▶ [Requirement]:
Lay out the lines from all of the rows as a JSON list of strings, one string per line, with blank lines left out. Leave the pictures out.

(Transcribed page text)
↓↓↓

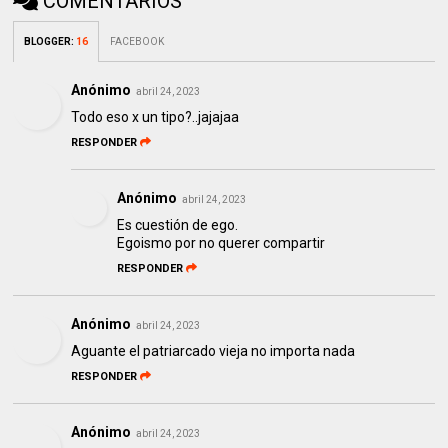
COMENTARIOS
BLOGGER
:
16
FACEBOOK
Anónimo
abril 24, 2023
Todo eso x un tipo?..jajajaa
RESPONDER
Anónimo
abril 24, 2023
Es cuestión de ego.
Egoismo por no querer compartir
RESPONDER
Anónimo
abril 24, 2023
Aguante el patriarcado vieja no importa nada
RESPONDER
Anónimo
abril 24, 2023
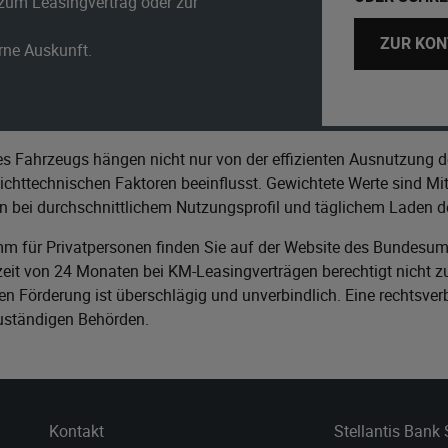
zum Leasingvertrag oder zur
ZUR KON
erne Auskunft.
s Fahrzeugs hängen nicht nur von der effizienten Ausnutzung d
httechnischen Faktoren beeinflusst. Gewichtete Werte sind Mitt
n bei durchschnittlichem Nutzungsprofil und täglichem Laden de
m für Privatpersonen finden Sie auf der Website des
Bundesumw
it von 24 Monaten bei KM-Leasingverträgen berechtigt nicht zu
n Förderung ist überschlägig und unverbindlich. Eine rechtsver
zuständigen Behörden.
Kontakt
Stellantis Bank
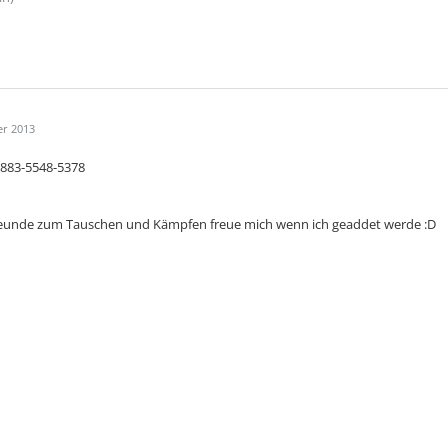
er 2013
 3883-5548-5378
eunde zum Tauschen und Kämpfen freue mich wenn ich geaddet werde :D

↑↑↑

▶ [Result below]:
[
  "COMENTARIOS",
  "BLOGGER",
  ":",
  "16",
  "FACEBOOK",
  "Anónimo",
  "abril 24, 2023",
  "Todo eso x un tipo?..jajajaa",
  "RESPONDER",
  "Anónimo",
  "abril 24, 2023",
  "Es cuestión de ego.",
  "Egoismo por no querer compartir",
  "RESPONDER",
  "Anónimo",
  "abril 24, 2023",
  "Aguante el patriarcado vieja no importa nada",
  "RESPONDER",
  "Anónimo",
  "abril 24, 2023",
  "zum Leasingvertrag oder zur",
  "ZUR KON",
  "erne Auskunft.",
  "s Fahrzeugs hängen nicht nur von der effizienten Ausnutzung d",
  "httechnischen Faktoren beeinflusst. Gewichtete Werte sind Mitt",
  "n bei durchschnittlichem Nutzungsprofil und täglichem Laden de",
  "m für Privatpersonen finden Sie auf der Website des",
  "Bundesumw",
  "it von 24 Monaten bei KM-Leasingverträgen berechtigt nicht zu",
  "n Förderung ist überschlägig und unverbindlich. Eine rechtsver",
  "zuständigen Behörden.",
  "Kontakt",
  "Stellantis Bank",
  "er 2013",
  " 3883-5548-5378",
  "eunde zum Tauschen und Kämpfen freue mich wenn ich geaddet werde :D"
]